──────── Records shown ────────
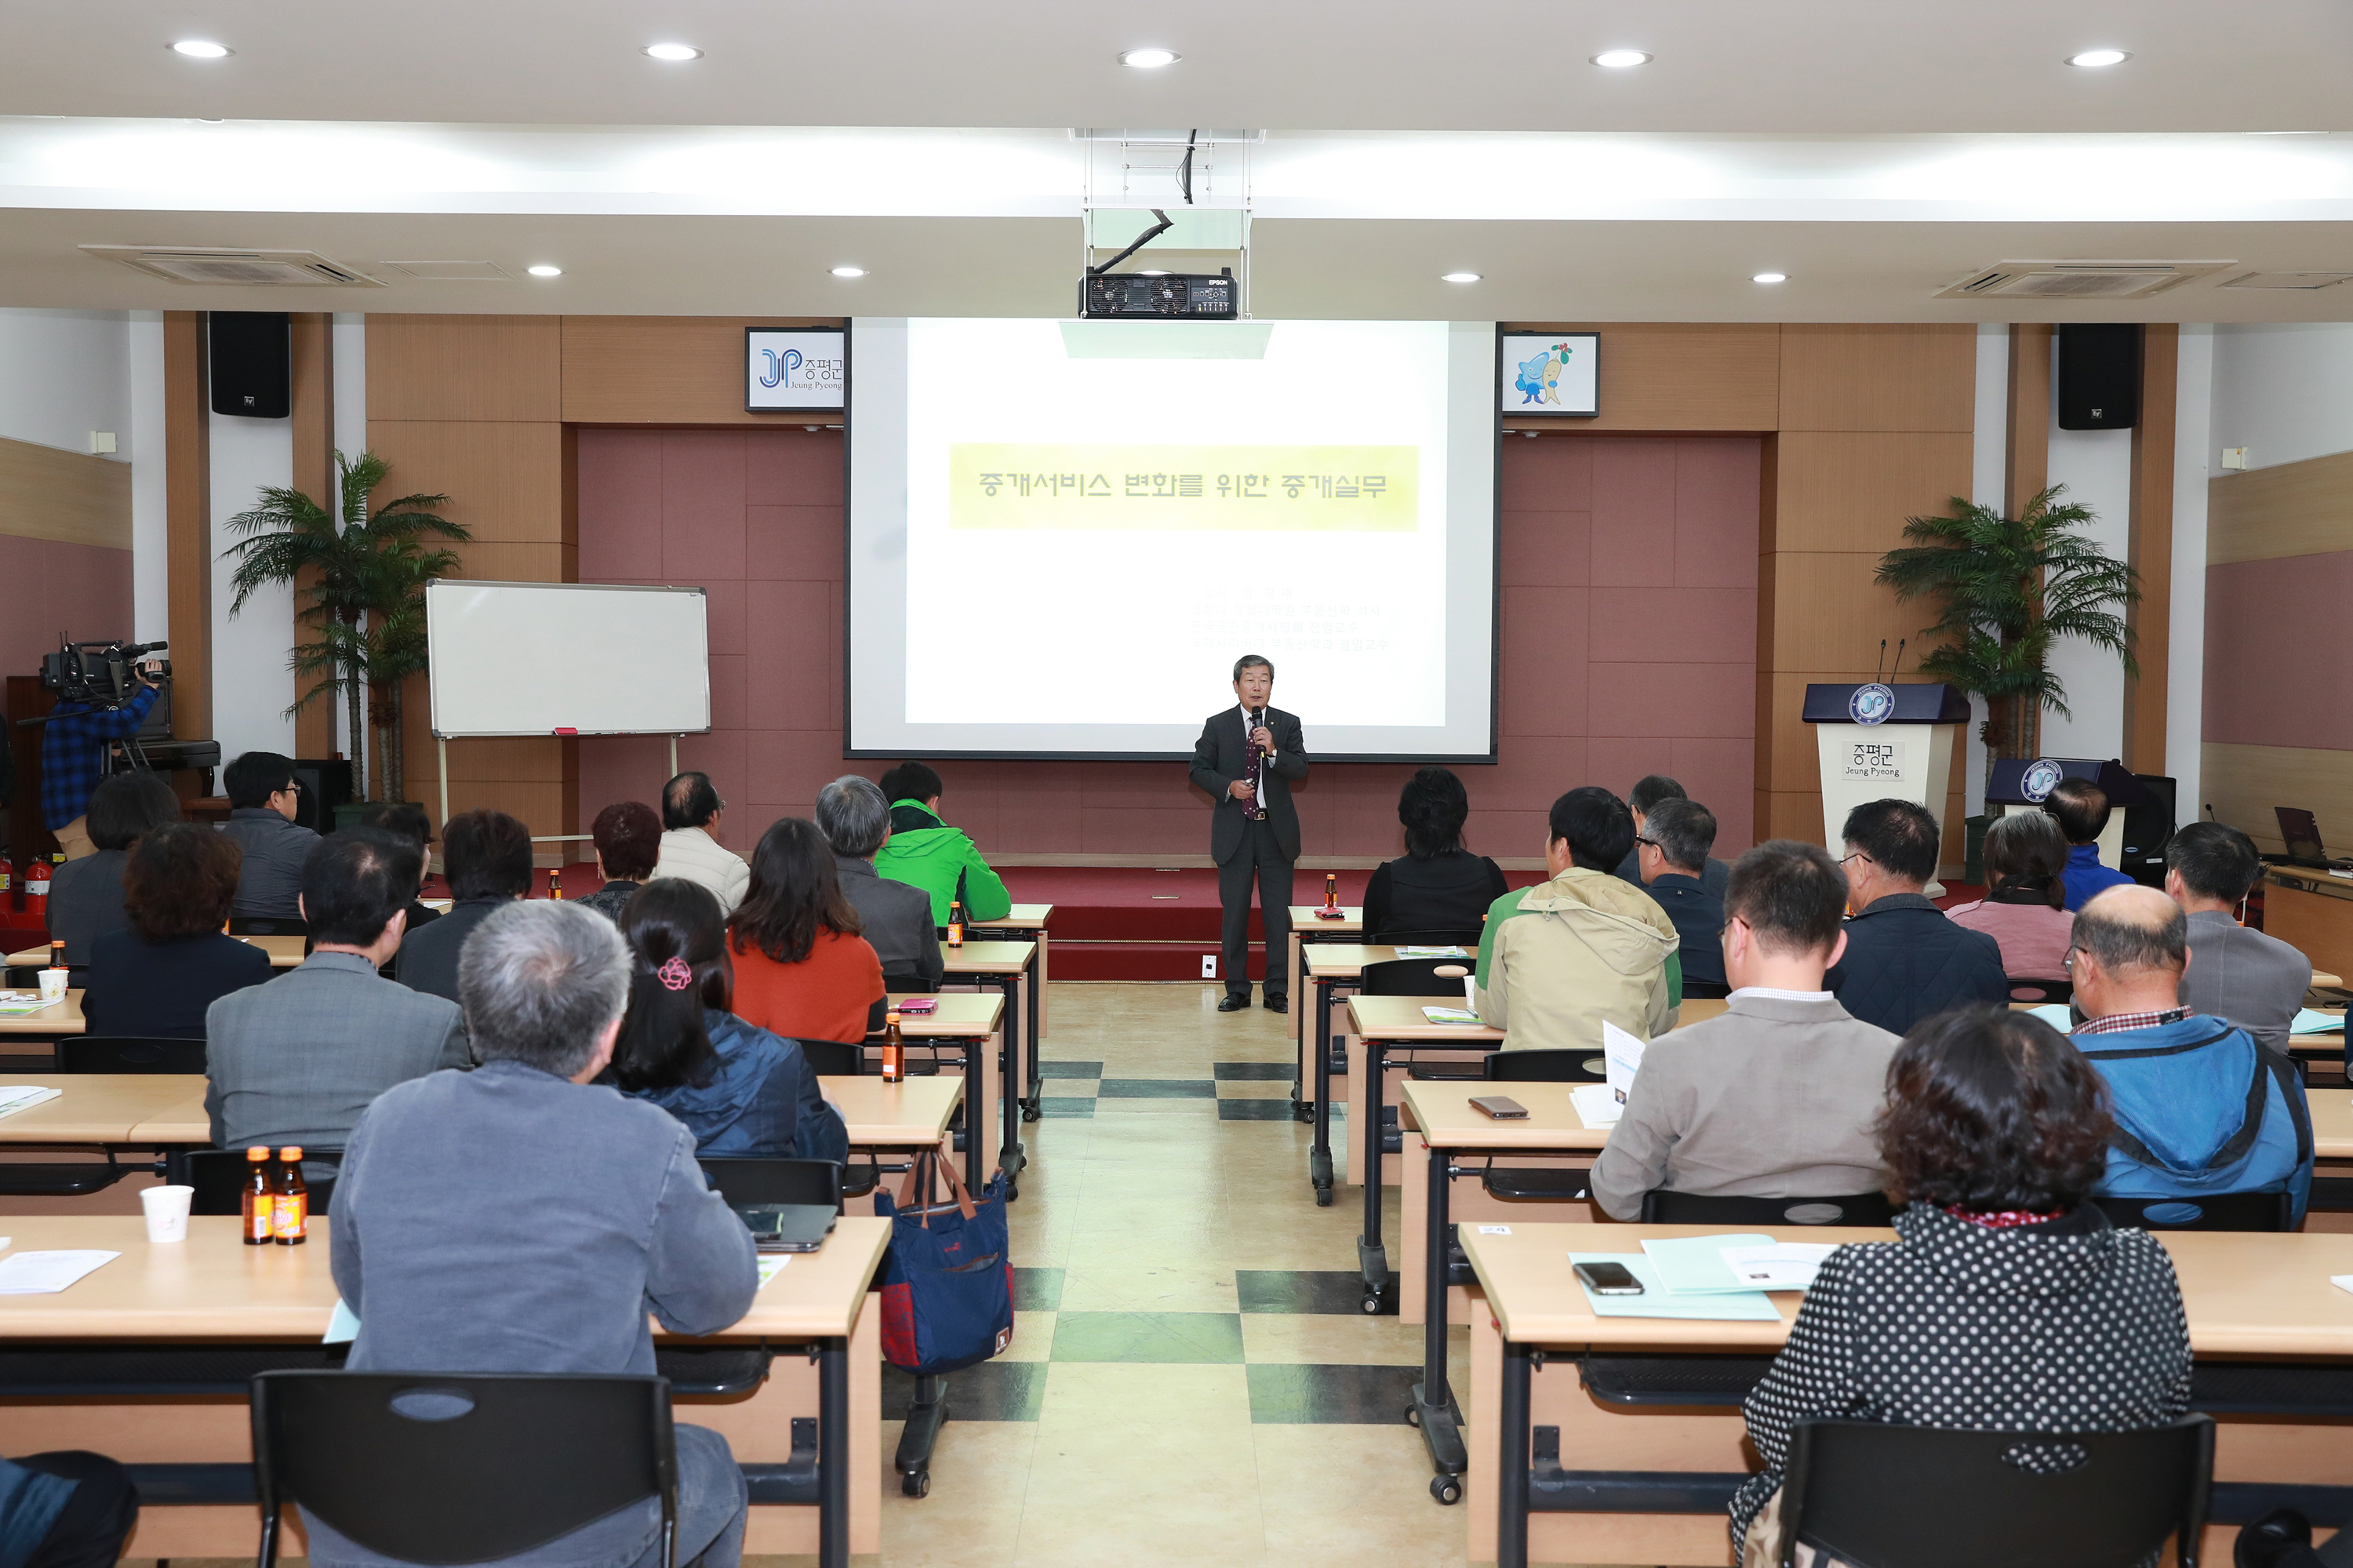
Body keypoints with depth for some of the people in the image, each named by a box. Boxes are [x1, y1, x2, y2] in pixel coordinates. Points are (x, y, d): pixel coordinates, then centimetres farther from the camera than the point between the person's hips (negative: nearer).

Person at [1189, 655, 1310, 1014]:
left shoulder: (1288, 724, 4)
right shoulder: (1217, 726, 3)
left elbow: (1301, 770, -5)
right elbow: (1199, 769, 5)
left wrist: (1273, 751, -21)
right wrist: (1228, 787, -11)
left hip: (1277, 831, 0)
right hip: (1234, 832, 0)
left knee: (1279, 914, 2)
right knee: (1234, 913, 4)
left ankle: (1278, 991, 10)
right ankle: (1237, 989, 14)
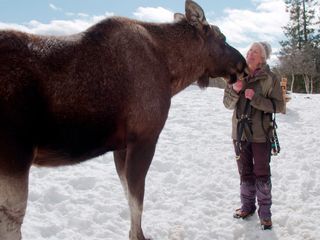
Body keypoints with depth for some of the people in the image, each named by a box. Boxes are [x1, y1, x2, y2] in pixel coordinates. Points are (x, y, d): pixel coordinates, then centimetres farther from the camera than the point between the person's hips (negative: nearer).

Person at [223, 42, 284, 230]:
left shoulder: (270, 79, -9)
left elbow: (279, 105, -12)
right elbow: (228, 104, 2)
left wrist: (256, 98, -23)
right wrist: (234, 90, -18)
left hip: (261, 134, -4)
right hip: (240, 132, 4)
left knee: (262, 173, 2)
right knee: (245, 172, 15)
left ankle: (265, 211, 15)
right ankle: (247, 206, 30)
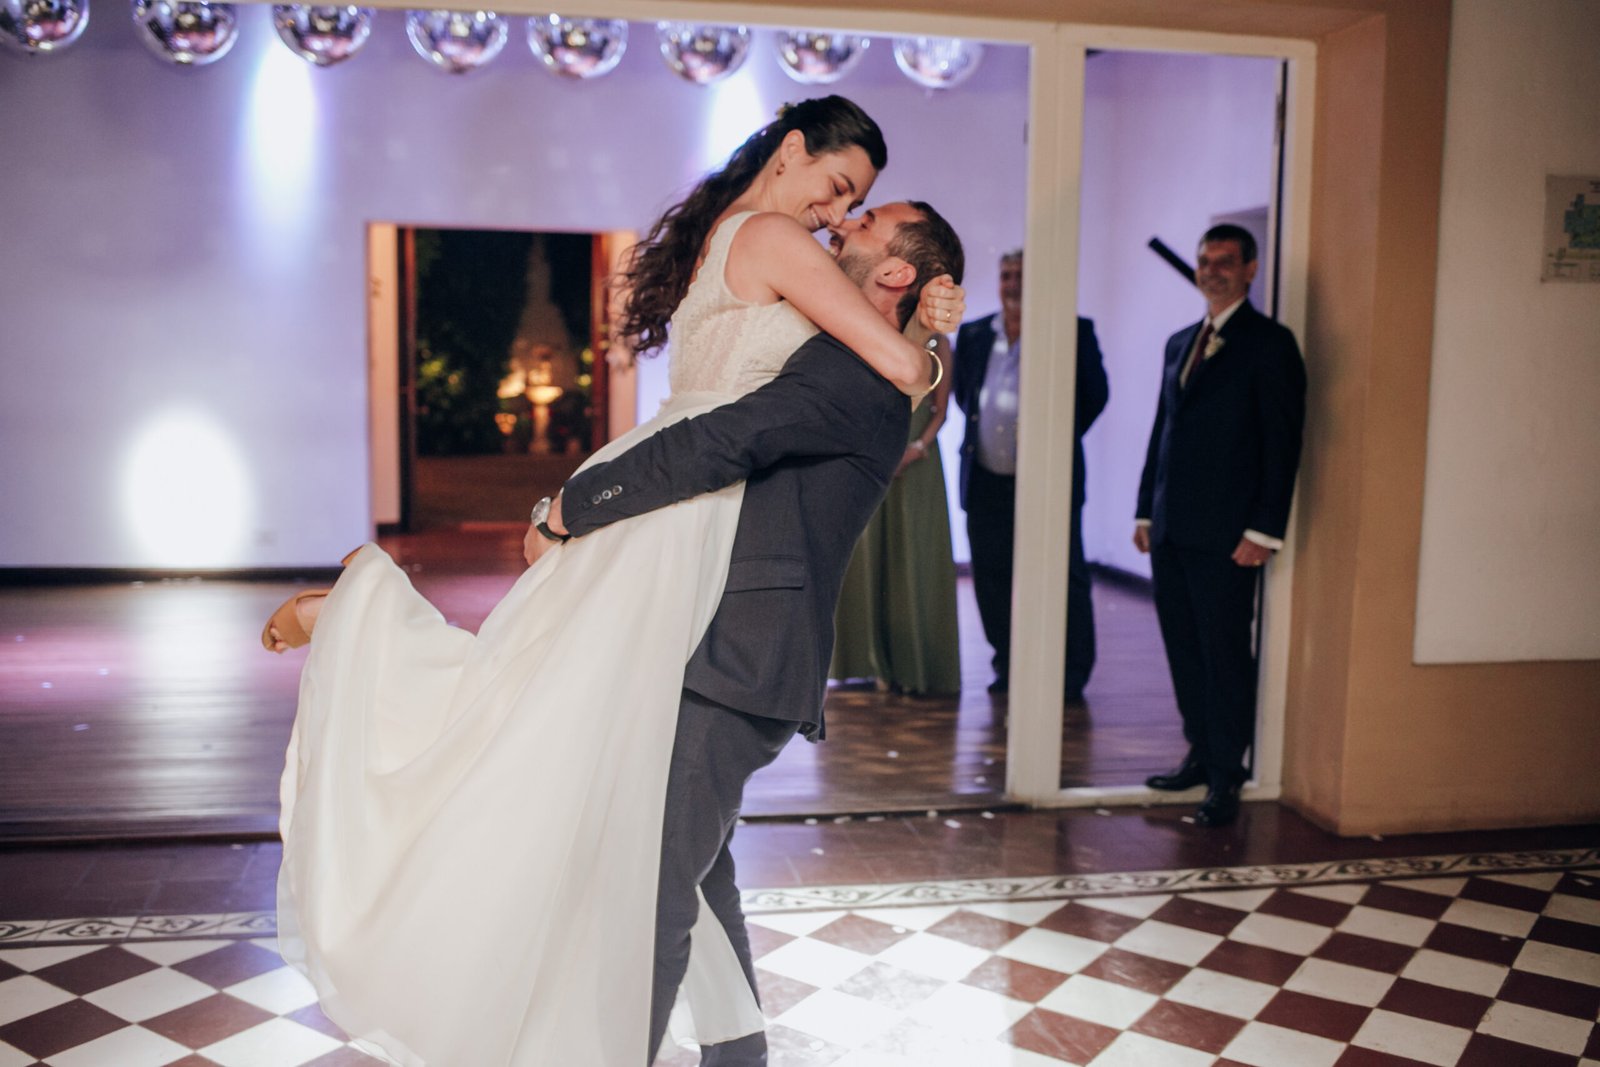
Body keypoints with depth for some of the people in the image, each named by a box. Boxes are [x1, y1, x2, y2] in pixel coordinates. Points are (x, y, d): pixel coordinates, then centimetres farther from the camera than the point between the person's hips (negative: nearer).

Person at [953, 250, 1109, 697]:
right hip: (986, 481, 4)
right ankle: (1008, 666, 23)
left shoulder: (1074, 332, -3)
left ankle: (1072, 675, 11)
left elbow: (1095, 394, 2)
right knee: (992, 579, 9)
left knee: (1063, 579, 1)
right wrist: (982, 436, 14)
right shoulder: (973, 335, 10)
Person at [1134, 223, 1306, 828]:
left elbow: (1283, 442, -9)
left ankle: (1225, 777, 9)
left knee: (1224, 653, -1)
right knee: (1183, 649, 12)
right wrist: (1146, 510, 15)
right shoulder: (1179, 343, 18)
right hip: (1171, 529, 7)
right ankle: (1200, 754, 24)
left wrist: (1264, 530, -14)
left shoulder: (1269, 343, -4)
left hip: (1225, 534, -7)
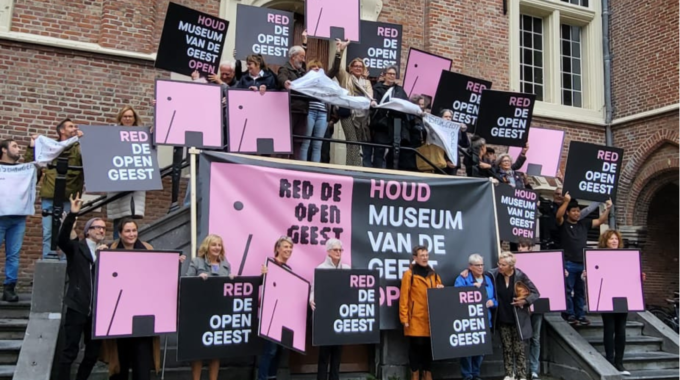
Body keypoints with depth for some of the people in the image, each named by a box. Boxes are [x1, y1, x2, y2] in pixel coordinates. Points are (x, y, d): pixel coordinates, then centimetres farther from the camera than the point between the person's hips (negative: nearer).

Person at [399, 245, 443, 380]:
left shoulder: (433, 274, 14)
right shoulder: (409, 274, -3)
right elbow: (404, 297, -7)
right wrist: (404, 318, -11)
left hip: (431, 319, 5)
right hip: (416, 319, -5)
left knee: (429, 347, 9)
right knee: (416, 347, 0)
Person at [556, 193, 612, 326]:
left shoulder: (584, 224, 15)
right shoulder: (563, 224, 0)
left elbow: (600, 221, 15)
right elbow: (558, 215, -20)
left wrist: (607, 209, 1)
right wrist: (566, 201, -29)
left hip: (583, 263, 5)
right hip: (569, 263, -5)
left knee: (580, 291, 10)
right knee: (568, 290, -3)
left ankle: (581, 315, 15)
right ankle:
────────
**What is needed:**
Please copy each line of the records above in which the word "elbow" can be found.

**Task solution:**
left elbow: (1301, 770, -5)
right elbow: (1199, 769, 5)
left elbow: (279, 105, -12)
right elbow: (228, 104, 2)
left elbow: (1095, 394, 2)
left elbow: (1283, 442, -9)
right elbow: (404, 297, -7)
left elbow: (600, 221, 15)
right elbow: (558, 215, -20)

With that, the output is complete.